** Text provided **
┌────────
# Web scraping using pandas

pandas provides a `read_html` function which is convenient to parse tables from web pages. As an example, we will use the https://en.wikipedia.org/wiki/List_of_ICAO_aircraft_type_designators#cite_note-ICAOcode-2 to get IATA and ICAO codes for aircrats.

In [1]:
import pandas as pd

In [2]:
out = pd.read_html("https://en.wikipedia.org/wiki/List_of_ICAO_aircraft_type_designators#cite_note-ICAOcode-2")

This returns a list of all tables found in the page:

In [5]:
print(type(out))

<class 'list'>


Each item in this list is a dataframe:

In [6]:
out[0].head()

Unnamed: 0,0,1,2
0,ICAOCode[2],IATACode,Model
1,A124,A4F,Antonov AN-124 Ruslan
2,A140,A40,Antonov AN-140
3,A148,A81,Antonov An-148
4,A158,A58,Antonov An-158


We can see that first row holds labels of columns, we can fix this easilly:

In [7]:
df = out[0].drop(axis=0, labels=0)
df.columns = ["ICAO", "IATA", "Fullname"]

In [8]:
df.head()

Unnamed: 0,ICAO,IATA,Fullname
1,A124,A4F,Antonov AN-124 Ruslan
2,A140,A40,Antonov AN-140
3,A148,A81,Antonov An-148
4,A158,A58,Antonov An-158
5,A19N,32D,Airbus A319neo


We can clean the dataset by removing duplicates (if any):

In [9]:
df = df[~df.duplicated()]

Split manufacturer from model:

In [10]:
def split(row):
    series = row.copy()
    fields = series.Fullname.split()
    try:
        field2 = fields[2]
    except IndexError:
        field2 = None
    try:
        field3 = fields[3]
    except IndexError:
        field3 = None
    if series.Fullname == "Launch - Boat":
        series["Manufacturer"] = u"Launch"
        series["Model"] = u"Boat"
    elif series.Fullname == "Road Feeder Service - Cargo Truck":
        series["Manufacturer"] = u"Road Feeder Service"
        series["Model"] = u"Cargo Truck"
    elif series.Fullname == "Concorde":
        series["Manufacturer"] = u"Aerospatiale"
        series["Model"] = u"Concorde"
    elif series.Fullname == "EV-97 EuroStar / EV-97 Harmony":
        series["Manufacturer"] = u"Evektor-Aerotechnik"
        series["Model"] = u"EV-97 EuroStar / EV-97 Harmony"
    elif series.Fullname == "Evektor SportStar":
        series["Manufacturer"] = u"Evektor-Aerotechnik"
└────────
** Supplied information **
┌────────
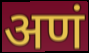
अणं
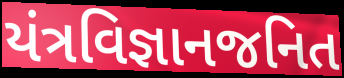
યંત્રવિજ્ઞાનજનિત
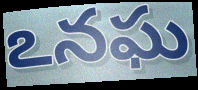
ఽనఘ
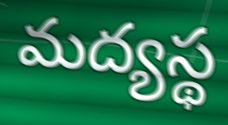
మద్యస్థ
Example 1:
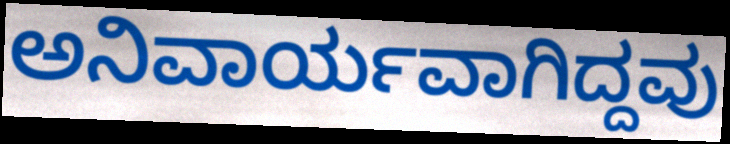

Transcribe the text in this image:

ಅನಿವಾರ್ಯವಾಗಿದ್ದವು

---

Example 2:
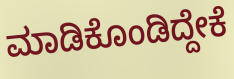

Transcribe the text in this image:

ಮಾಡಿಕೊಂಡಿದ್ದೇಕೆ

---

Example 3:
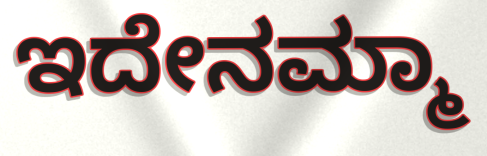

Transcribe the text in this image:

ಇದೇನಮ್ಮಾ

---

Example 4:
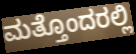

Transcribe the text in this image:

ಮತ್ತೊಂದರಲ್ಲಿ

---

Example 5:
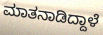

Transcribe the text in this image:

ಮಾತನಾಡಿದ್ದಾಳೆ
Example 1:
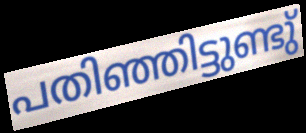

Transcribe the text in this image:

പതിഞ്ഞിട്ടുണ്ടു്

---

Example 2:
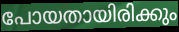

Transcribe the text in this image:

പോയതായിരിക്കും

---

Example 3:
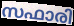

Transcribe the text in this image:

സഫാരി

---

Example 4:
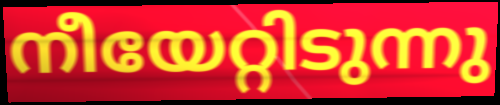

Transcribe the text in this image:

നീയേറ്റിടുന്നു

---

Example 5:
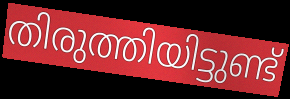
└────────
** Given request A **
Render into French the following sentence from the pandas web-scraping tutorial: "This returns a list of all tables found in the page:"
** Given request B **
Carry the pandas web-scraping tutorial forward from the point at which it stops.

** Expected output A **
Cela renvoie une liste de tous les tableaux trouvés dans la page :

** Expected output B **
        series["Model"] = u"SportStar"
    elif series.Fullname == "Gulfstream Aerospace G-159 Gulfstream I":
        series["Manufacturer"] = u"Grumman"
        series["Model"] = u"G-159 Gulfstream I"
    elif fields[0] == "Pipistrel":
        series["Manufacturer"] = u"Pipistrel"
        series["Model"] = fields[1].rstrip('01234569789')
    elif len(fields) == 1:
        series["Manufacturer"] = series.Fullname
        series["Model"] = series.Fullname
    elif field3 in ["Siddeley)"]:
        series["Manufacturer"] = " ".join(fields[0:4])
        series["Model"] = " ".join(fields[4:])
    elif field2 in ["Factories", "Aviation)", "IPTN", "Mystere)", "Canada", "Industries", "(BAC)"]:
        series["Manufacturer"] = u" ".join(fields[0:3])
        series["Model"] = u" ".join(fields[3:])
    elif fields[1] in ["Industrie", "(Aero)", "(Aerospatiale)", "Aerospace", "(BAC)", "Britten-Norman", 
                       "Dornier", "Havilland", "Siddeley", "Douglas", "(MBB)", "Helicopters", "(Nord)", 
                       "(Swearingen)", "Yunshuji", "Ultralight", "Rocket"]:
        series["Manufacturer"] = u" ".join(fields[0:2])
        series["Model"] = u" ".join(fields[2:])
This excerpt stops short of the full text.